Another pensioner complains that the food is so bad that they always
feel bad after eating. When I approached to one of the pensioners to
talk to her, she burst out crying. Her friends told me she always
behaves like that. Afterwards, David Shahbazian, the head of the
retirement home, told me that they had a psychologist, a young woman
who takes care of the old patients. It was hard to believe.

"I want an apple. I haven’t eaten an apple for two years since I am
here," the crying old woman says, stretching her hand as a beggar. She
also complained that she doesn’t get medicine prescribed for her.
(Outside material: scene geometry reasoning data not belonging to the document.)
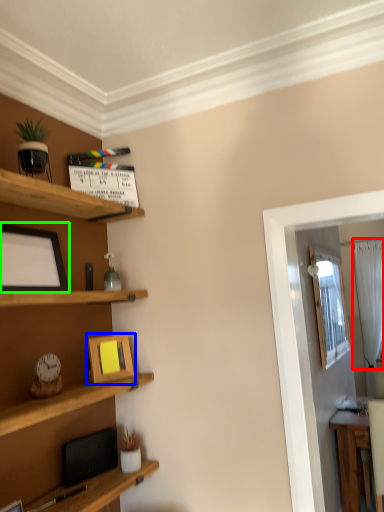
Question: Which object is the closest to the curtain (highlighted by a red box)? Choose among these: picture frame (highlighted by a blue box) or picture frame (highlighted by a green box).

Choices:
 (A) picture frame
 (B) picture frame

Answer: (A)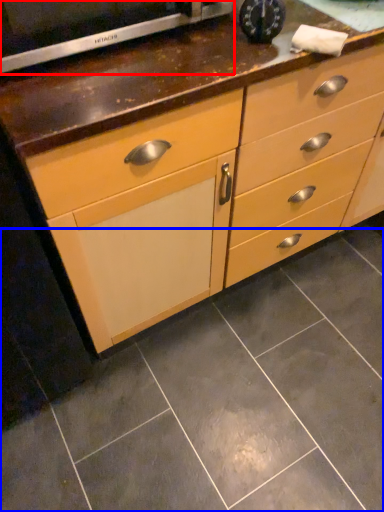
Question: Which point is closer to the camera, appliance (highlighted by a red box) or ceramic tile (highlighted by a blue box)?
Another old woman is shivering with excitement. She urges me to dial
a number to connect to one of her relatives. "I miss her, I miss her
greatly. Let her come to me, I don’t need her to bring me anything,
I just want her to visit me," she says crying, when she gets connected
to her girl’s house. Then she grasps my hand and kisses for letting
her call from my mobile phone. "I am here for two years and three
months. We are looking forward for someone to visit us and bring
us something to eat. We are starving here, my girl," she said. When
I try to leave her room, she does everything to make me stay a bit
longer. "I am a veteran of the World War II. I have been working as
a nurse for 45 years," she tells the story of her life.
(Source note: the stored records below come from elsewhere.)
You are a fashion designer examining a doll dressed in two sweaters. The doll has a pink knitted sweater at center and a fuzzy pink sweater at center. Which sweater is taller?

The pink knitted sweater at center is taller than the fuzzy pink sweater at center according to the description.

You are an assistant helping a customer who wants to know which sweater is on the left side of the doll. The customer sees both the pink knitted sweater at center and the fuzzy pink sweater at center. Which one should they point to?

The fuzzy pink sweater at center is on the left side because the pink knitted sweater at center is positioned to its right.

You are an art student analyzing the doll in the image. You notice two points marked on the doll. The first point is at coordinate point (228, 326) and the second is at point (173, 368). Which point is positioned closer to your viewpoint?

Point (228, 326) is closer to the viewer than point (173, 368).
I don’t know how to leave her room. I want to escape from the brutal
irony of life and never face the shame of seeing an old naked woman
sitting on the edge of her tiny bed. Visiting each of the chambers
requires firm nerves and courage. The disgusting smell of the rooms
makes faint even the strongest people. Former beauties with swollen
legs and faces of a beggar, former mothers and grannies are living
in these rooms.

They say that they all are louse-infected, that’s why they all have
short hair.

Can You Imagine the Retirement House Has an Administration and Even
a Sightseeing Mansions?

Young director of the retirement home David Shahbazian home speaks
literary Armenian. In response to the question why there are mentally
ill people in their retirement home, he expresses regret that I visited
the old mansion that is on the verge of a disaster. He wished I had
seen the other mansion that is being renovated by the financial support
of "Hayastan" All Armenian Fund. He added that the disgusting smell of
the hospital will never disappear, that is the smell of the old. Then
he said that the mentally ill people are sent to their hospital,
because the Vardenis madhouse is being reconstructed at present. "The
food is so good, that I can talk about that without shame.
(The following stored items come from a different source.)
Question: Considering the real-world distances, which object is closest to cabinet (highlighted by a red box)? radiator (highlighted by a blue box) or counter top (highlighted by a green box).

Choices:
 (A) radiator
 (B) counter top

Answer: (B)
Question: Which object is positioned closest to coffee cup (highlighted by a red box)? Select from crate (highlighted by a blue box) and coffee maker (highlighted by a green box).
They get as much food that even you and me can’t eat.

They get butter, cheese, sugar, meat, fruits and vegetables everyday,"
Shahbazian said. Then he said that the patients are exhausted because
of their old age. As for the telephone, Shabazian said that it was
removed at the request of the very relatives of the patients, who
didn’t want to be disturbed.

The Unique Ones

Only the young members of the Armenian Apostolic Church and father
Grigor visit the old people. They bring bread with sour cream and
sausages to them once a week, pray for them and read the Holy Bible
for the old. Father Grigor thinks that the retirement home can be
saved only after privatization by a benevolence organization. He also
suggested to open a gambling house and spend all of its profits on
the retirement home in Haghtanak village, where our former mother
and father expecting the end of their lives.